Networking is supposed to be light chit chat to get to know the other person and see if you can work together in a mutually beneficial capacity. It can be difficult to learn how to network and I will admit, I am not good at making small-talk, but it absolutely amazes me that so many people do not know what NOT to do.
I can’t tell you how many times I have had to listen to someone try to convince me just how wonderful and successful they are. At one recent event, every single person I spoke with told me their life story. Eight different people! Not one question about me, no mention of the event or any other semblence of conversation. I have to admit, I resented them monopolizing my time like that.

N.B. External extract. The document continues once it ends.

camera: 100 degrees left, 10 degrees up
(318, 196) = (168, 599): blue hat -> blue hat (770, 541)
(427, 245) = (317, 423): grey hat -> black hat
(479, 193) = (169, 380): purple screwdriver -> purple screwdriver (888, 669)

So to help you make industry friends, not foes, here are some Do’s and Don’ts to help you network:
DON’T stick to only people you already know. You can always grab a coffee together after the event.
DO introduce yourself to new people. It can be scary to walk up to a stranger, but you already know you are in the same industry, so there is mutual ground. Ask them what they think about a new trend you’ve been seeing lately.
DON’T talk about politics, religion, anything controversial or guaranteed to spur strong opinions. That is what your friends are for.
DO exchange business cards with people you like. You never know when an opportunity to work together may come up.
DON’T monopolize people. If you see someone’s eyes starting to dart around, set them free.
DO taste the food and drink. Shucks darn it, its your job!
DON’T drink too much. You are representing your company in a professional capacity.
DO talk about the event you are at (positively.) Only stick to good things about the event you are at. If you speak negatively, you are giving the impression that you are a negative person.
DON’T gossip or slander. It is a very small world, you never know who knows each other and you are showing the other person that you are not trustworthy. They will conclude that if you can talk about someone else to a stranger, you will talk about them too.
DO have an elevator speech ready. You should be able to tell what you do and how you are special in 30 seconds or less.
DON’T tell your life story. This is not the appropriate time. If you must use a stranger as a sounding board, pay a therapist, it is their job to listen to you.
DO ask about the person you are speaking to. Find out what that person does and what makes their service special.
DON’T brag or assume you are more successful or experienced than the person you are speaking to. Just because the other person is secure enough not to boast or compete, it does not mean they are not successful. “When you are content to be simply yourself and don’t compare or compete, everybody will respect you.” ~Lao Tzu
DO attend as many events as you possibly can. You will be a better, more-connected professional for it.